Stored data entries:
________________________________________

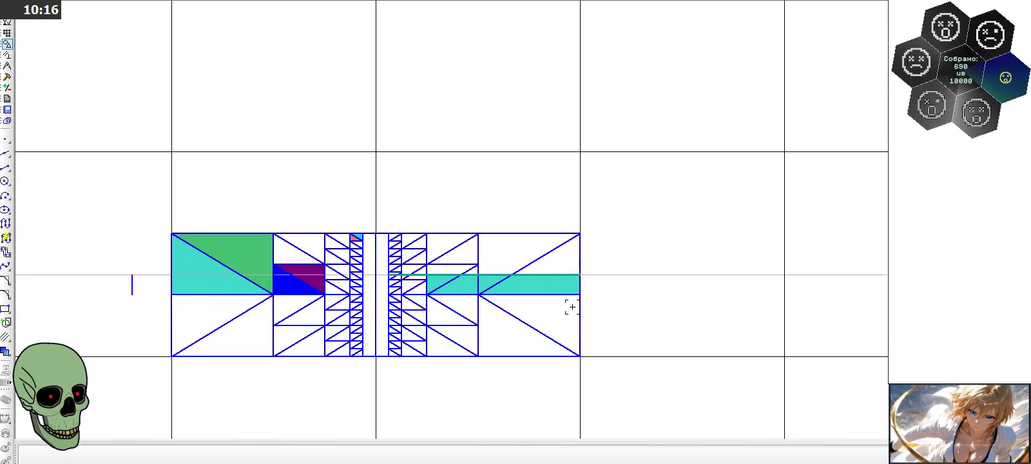
scroll(571, 307, "down", 2)
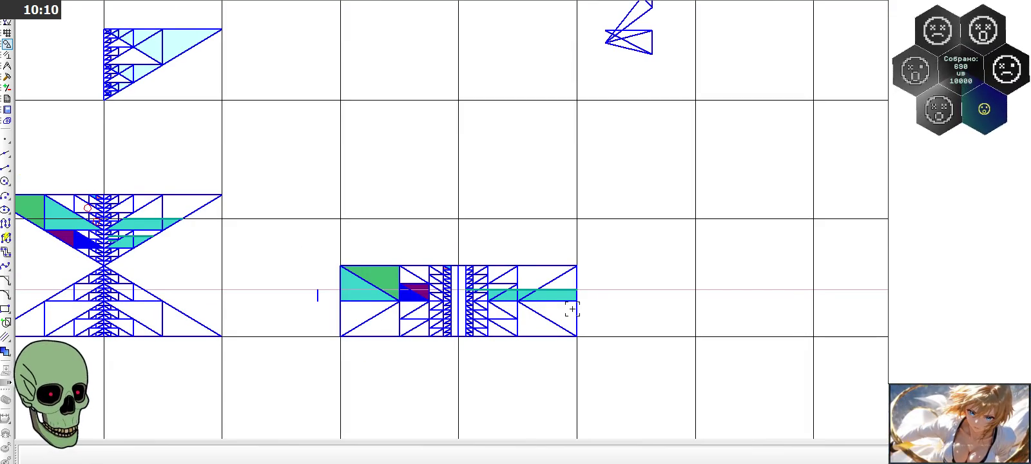
scroll(572, 310, "down", 2)
scroll(223, 122, "up", 1)
scroll(256, 118, "up", 4)
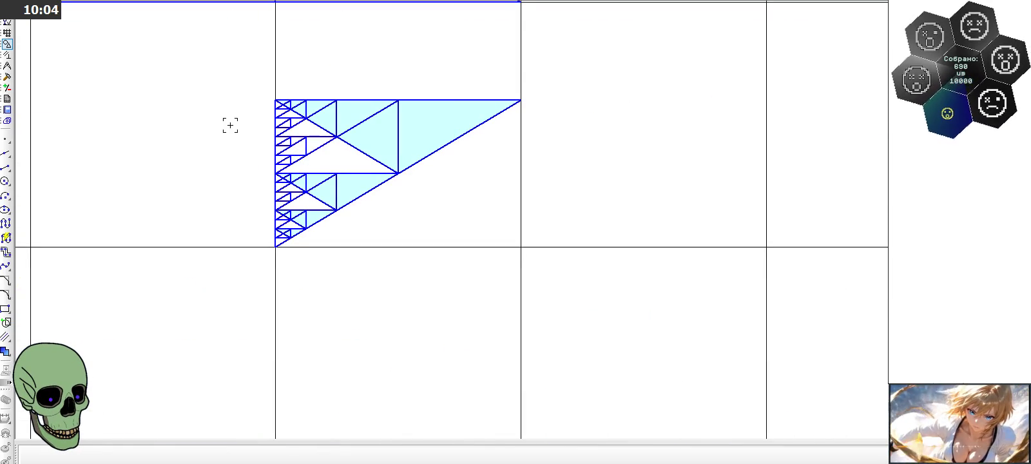
scroll(231, 125, "down", 1)
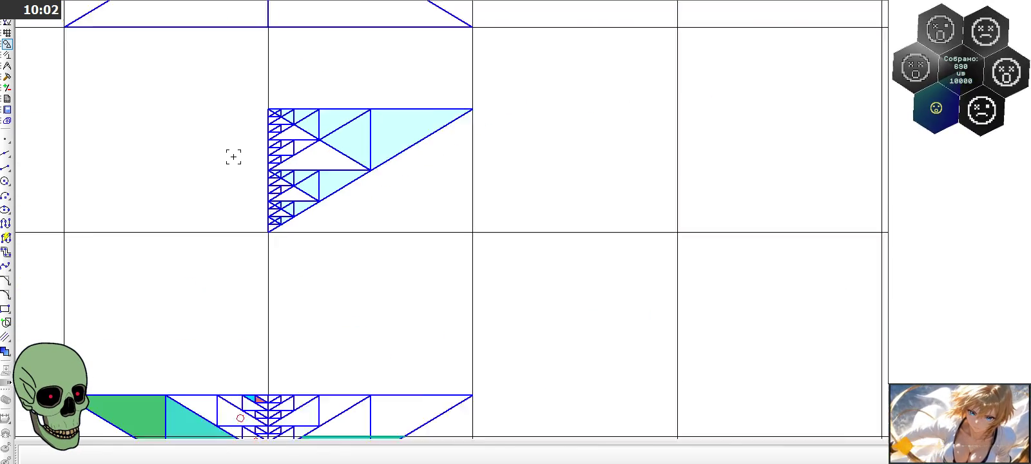
scroll(231, 157, "down", 1)
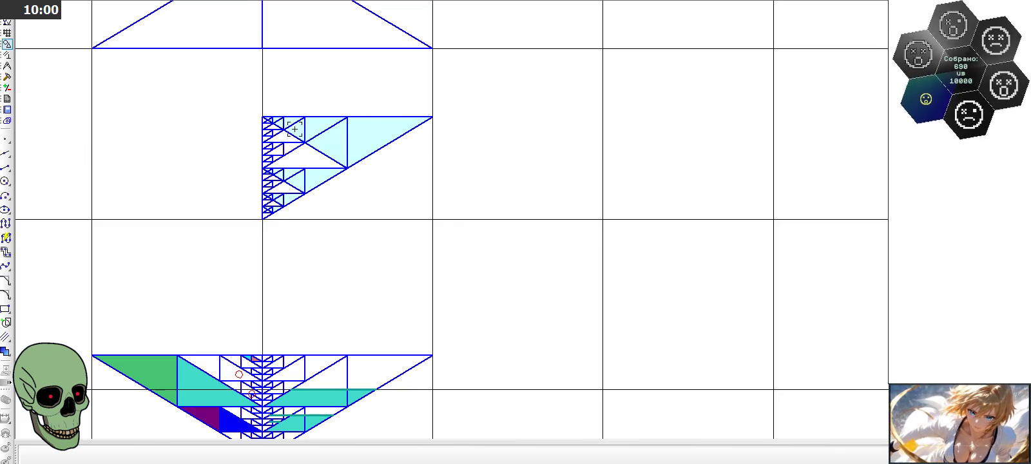
scroll(295, 129, "up", 2)
left_click(385, 143)
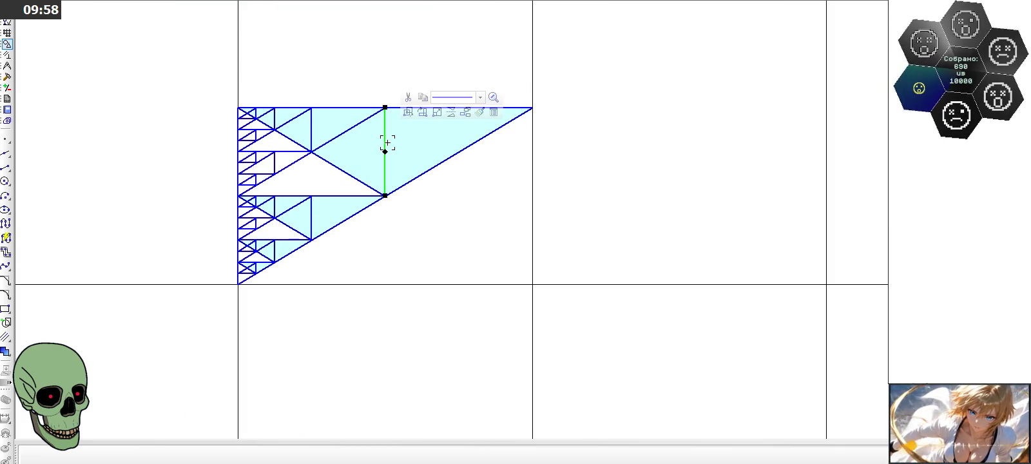
left_click(417, 176)
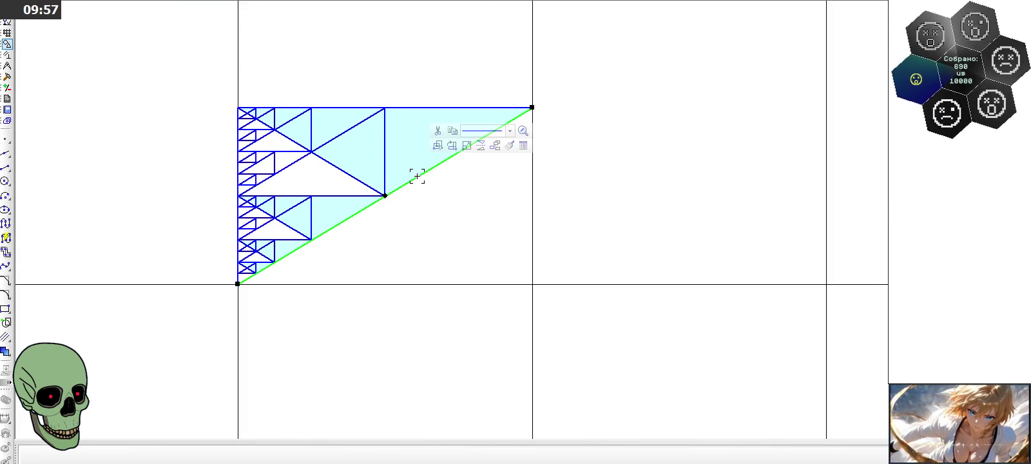
left_click(386, 167)
left_click(456, 225)
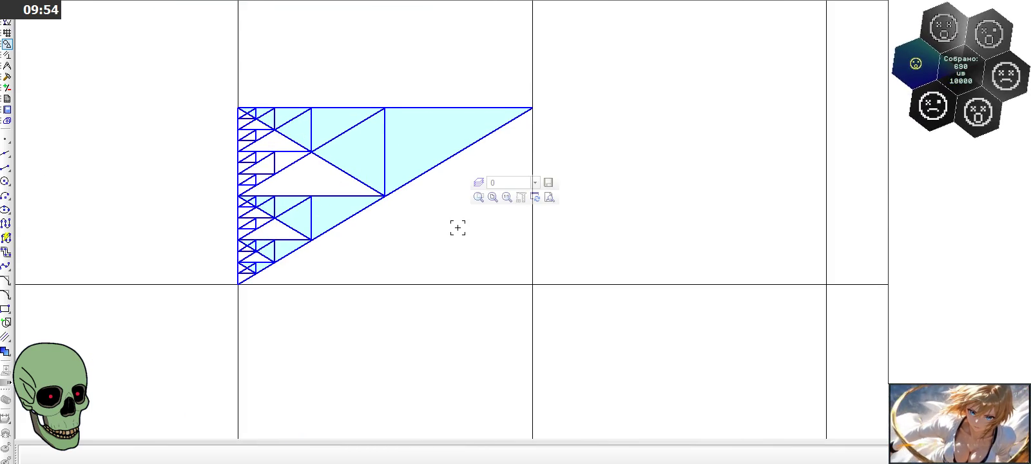
scroll(315, 173, "down", 2)
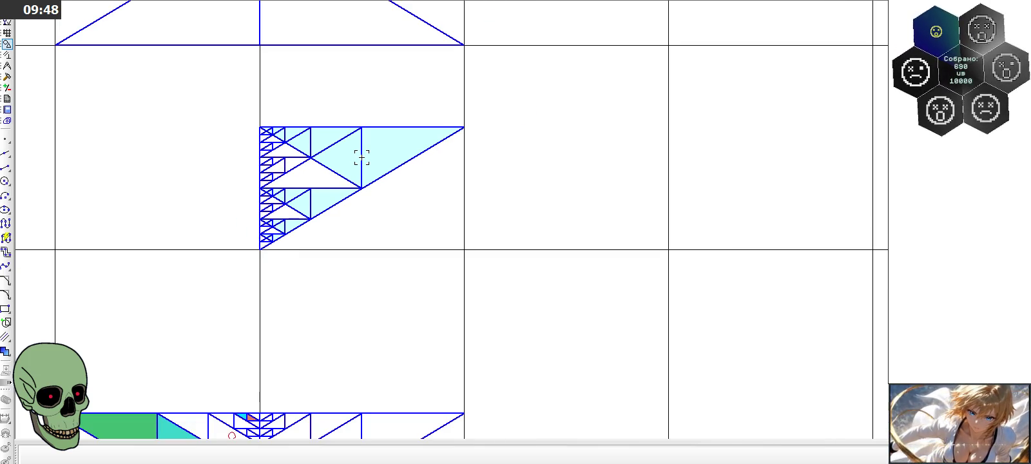
scroll(315, 171, "down", 1)
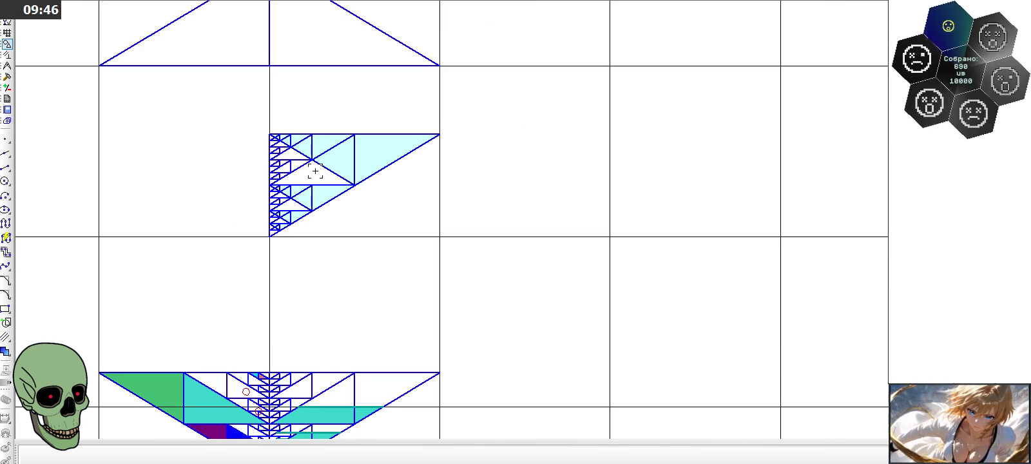
scroll(280, 162, "down", 1)
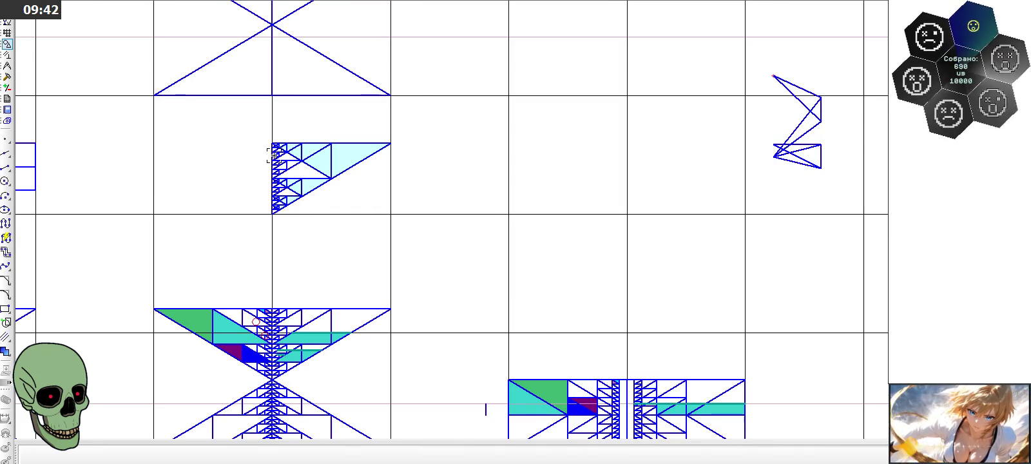
scroll(273, 155, "down", 1)
scroll(273, 155, "down", 1)
scroll(392, 213, "down", 1)
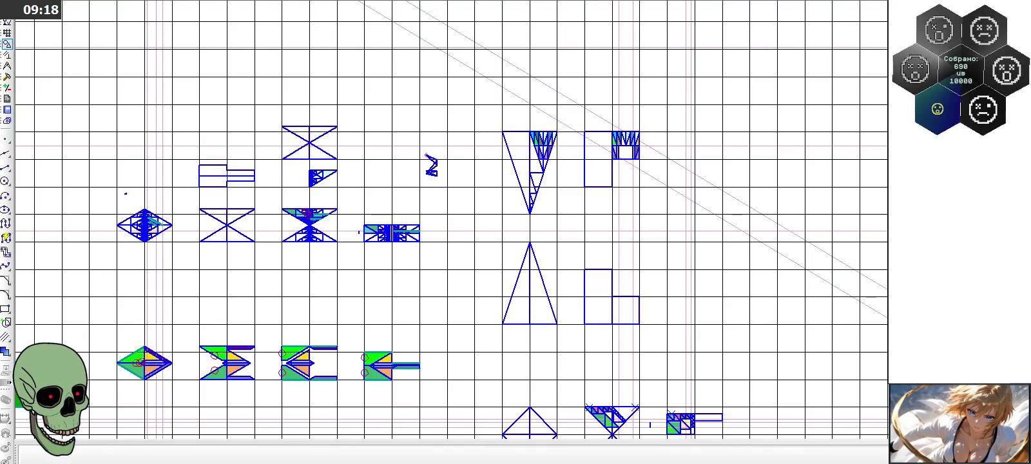
scroll(586, 162, "up", 2)
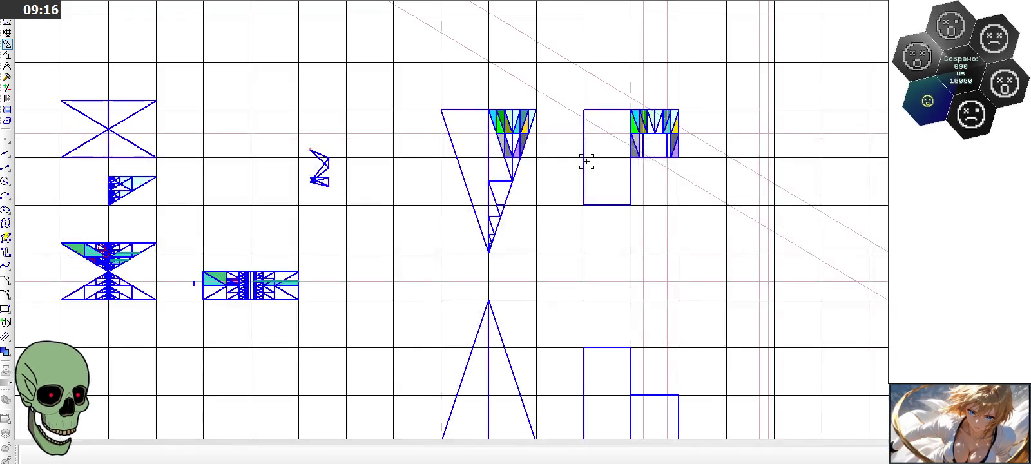
Step: Frame-select the top colour-filled triangle fragment together with the rectangle fragment beside it
scroll(585, 161, "up", 2)
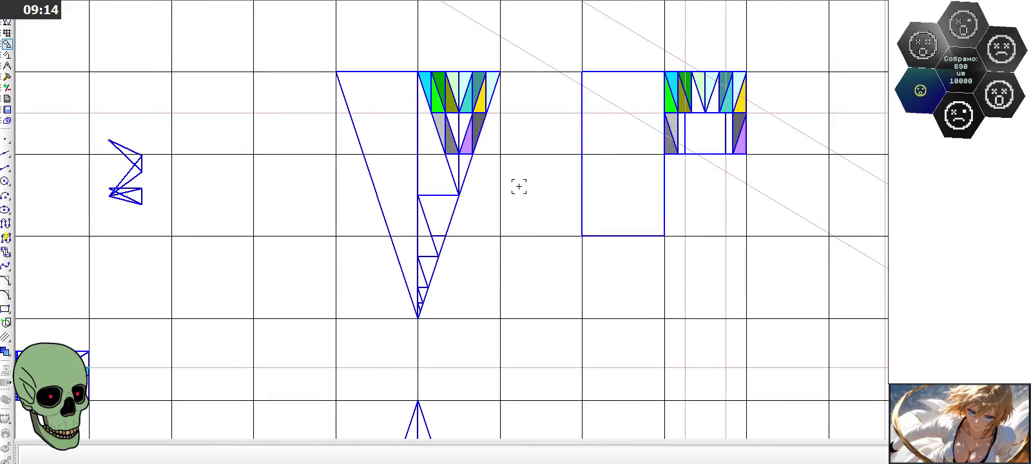
scroll(518, 192, "down", 2)
left_click_drag(405, 116, 672, 274)
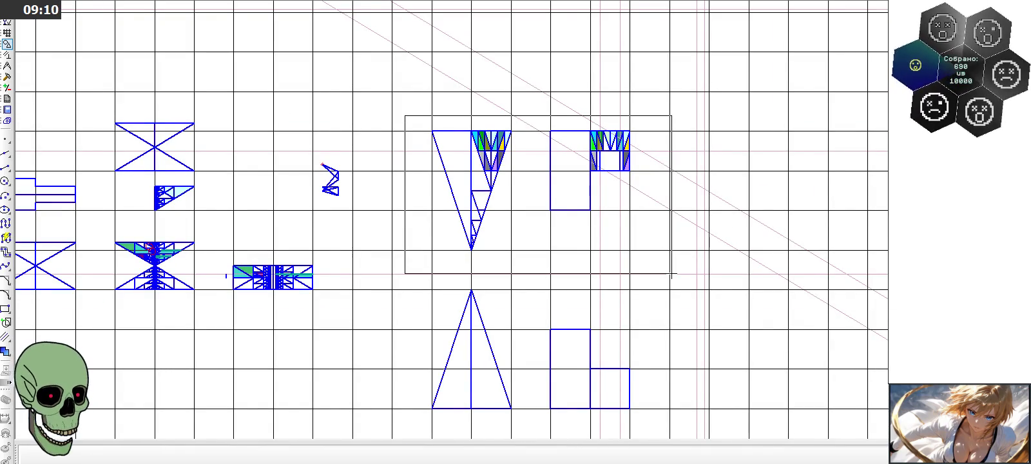
left_click_drag(672, 274, 671, 274)
left_click(660, 271)
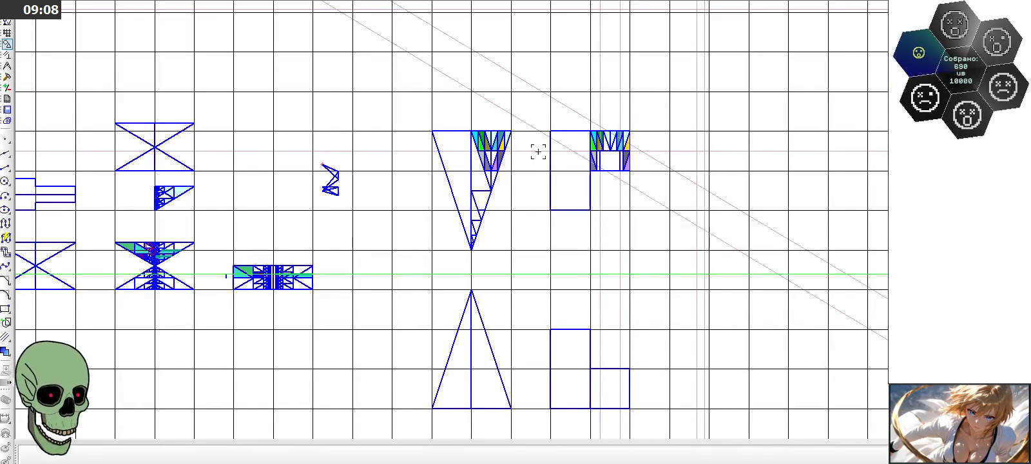
left_click_drag(409, 114, 643, 260)
left_click(408, 111)
left_click_drag(408, 111, 647, 278)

________________________________________

WHAT YOU HAVE TO DO:
Restate the data word for word, minus any images.

SOLUTION FOR THIS EXERCISE:
scroll(571, 307, "down", 2)
scroll(572, 310, "down", 2)
scroll(223, 122, "up", 1)
scroll(256, 118, "up", 4)
scroll(231, 125, "down", 1)
scroll(231, 157, "down", 1)
scroll(295, 129, "up", 2)
left_click(385, 143)
left_click(417, 176)
left_click(386, 167)
left_click(456, 225)
scroll(315, 173, "down", 2)
scroll(315, 171, "down", 1)
scroll(280, 162, "down", 1)
scroll(273, 155, "down", 1)
scroll(273, 155, "down", 1)
scroll(392, 213, "down", 1)
scroll(586, 162, "up", 2)
Step: Frame-select the top colour-filled triangle fragment together with the rectangle fragment beside it
scroll(585, 161, "up", 2)
scroll(518, 192, "down", 2)
left_click_drag(405, 116, 672, 274)
left_click_drag(672, 274, 671, 274)
left_click(660, 271)
left_click_drag(409, 114, 643, 260)
left_click(408, 111)
left_click_drag(408, 111, 647, 278)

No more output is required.